Program sensitivity, also known as Lipschitz continuity, describes how small changes in a program’s input lead to bounded changes in the output. We propose an average notion of program sensitivity for probabilistic programs—expected sensitivity—that averages a distance function over a probabilistic coupling of the two output distributions from two nearby inputs. By varying the distance functions, expected sensitivity captures useful notions of probabilistic function sensitivity, including algorithmic stability of machine learning algorithms and convergence of Markov chains.

Furthermore, expected sensitivity satisfies clean compositional properties and is amenable to formal verification.

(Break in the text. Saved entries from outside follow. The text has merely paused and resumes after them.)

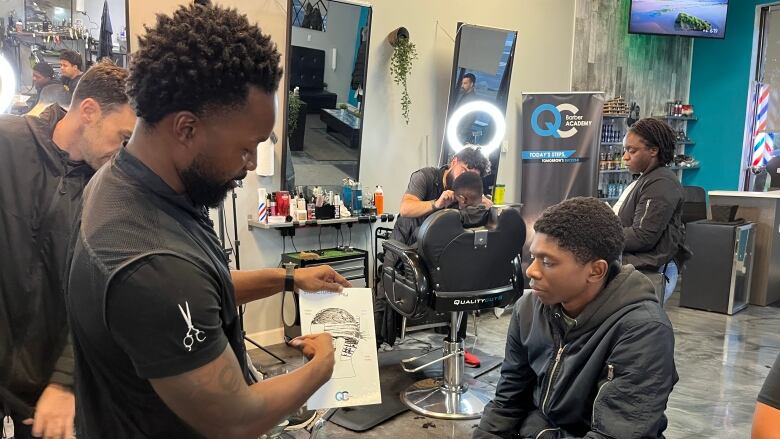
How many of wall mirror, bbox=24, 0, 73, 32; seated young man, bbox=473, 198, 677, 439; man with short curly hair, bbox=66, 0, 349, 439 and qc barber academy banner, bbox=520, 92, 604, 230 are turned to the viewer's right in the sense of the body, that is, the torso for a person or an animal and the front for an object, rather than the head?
1

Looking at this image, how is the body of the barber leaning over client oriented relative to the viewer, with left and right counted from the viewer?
facing the viewer and to the right of the viewer

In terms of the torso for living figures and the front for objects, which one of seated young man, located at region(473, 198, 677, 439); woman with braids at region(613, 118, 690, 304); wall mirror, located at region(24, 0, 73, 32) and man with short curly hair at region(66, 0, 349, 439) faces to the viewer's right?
the man with short curly hair

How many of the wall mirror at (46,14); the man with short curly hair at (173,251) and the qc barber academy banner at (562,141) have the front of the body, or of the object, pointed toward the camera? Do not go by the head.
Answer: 2

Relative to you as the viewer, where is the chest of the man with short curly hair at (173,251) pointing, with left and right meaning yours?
facing to the right of the viewer

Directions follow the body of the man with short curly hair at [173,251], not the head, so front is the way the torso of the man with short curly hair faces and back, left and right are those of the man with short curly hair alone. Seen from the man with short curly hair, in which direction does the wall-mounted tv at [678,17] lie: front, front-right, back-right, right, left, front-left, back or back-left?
front-left

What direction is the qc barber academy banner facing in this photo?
toward the camera

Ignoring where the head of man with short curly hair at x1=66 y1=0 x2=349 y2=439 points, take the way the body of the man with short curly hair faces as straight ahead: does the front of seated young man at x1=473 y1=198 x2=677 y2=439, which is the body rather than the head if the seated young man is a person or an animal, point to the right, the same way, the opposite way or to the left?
the opposite way

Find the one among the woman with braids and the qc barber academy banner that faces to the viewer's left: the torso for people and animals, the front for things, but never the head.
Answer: the woman with braids

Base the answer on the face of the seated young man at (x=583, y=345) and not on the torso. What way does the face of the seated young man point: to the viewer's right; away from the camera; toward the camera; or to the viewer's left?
to the viewer's left

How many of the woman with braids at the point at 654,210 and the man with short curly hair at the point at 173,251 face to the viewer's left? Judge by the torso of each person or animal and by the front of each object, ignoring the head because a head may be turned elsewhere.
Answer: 1

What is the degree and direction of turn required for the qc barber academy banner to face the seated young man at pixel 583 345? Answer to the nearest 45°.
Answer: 0° — it already faces them

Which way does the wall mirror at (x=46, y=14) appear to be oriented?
toward the camera

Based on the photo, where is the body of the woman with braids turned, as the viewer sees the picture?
to the viewer's left

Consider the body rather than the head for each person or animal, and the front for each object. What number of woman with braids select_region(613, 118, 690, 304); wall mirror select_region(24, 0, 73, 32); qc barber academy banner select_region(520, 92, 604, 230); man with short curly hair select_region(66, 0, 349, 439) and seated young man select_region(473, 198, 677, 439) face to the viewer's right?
1

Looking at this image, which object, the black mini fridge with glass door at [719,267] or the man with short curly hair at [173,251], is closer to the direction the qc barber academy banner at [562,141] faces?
the man with short curly hair

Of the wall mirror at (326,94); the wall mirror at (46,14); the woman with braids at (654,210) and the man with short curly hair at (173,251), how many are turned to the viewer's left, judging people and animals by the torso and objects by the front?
1
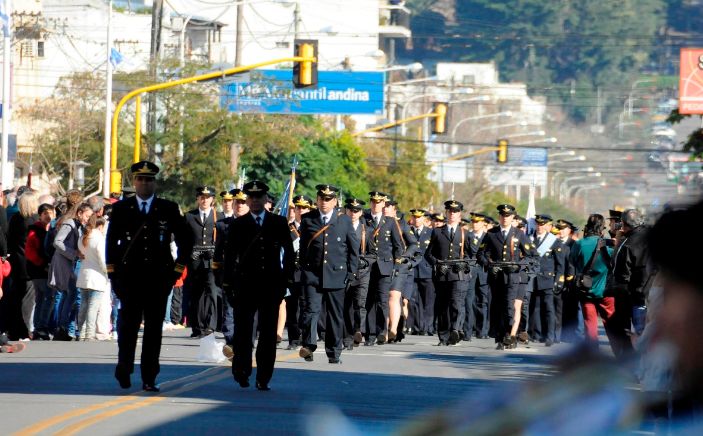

We develop a relational program logic called ExSeL for proving expected sensitivity properties, featuring two key components. First, relational pre-conditions and post-conditions are expressed using distances, which can be seen as a real-valued generalization of typical boolean-valued (relational) assertions. Second, judgments —with distances as pre-conditions and post-conditions— are interpreted in terms of expectation coupling, a novel, quantitative generalization of probabilistic couplings which supports compositional reasoning.

We demonstrate our logic on two classes of examples: uniform stability of the Stochastic Gradient Method algorithm from machine learning, and rapid mixing for a model of asexual population dynamics. We also extend our logic with a transitivity principle for expectation couplings to capture the path coupling, and we demonstrate our extension by proving rapid mixing of the Glauber dynamics from statistical physics.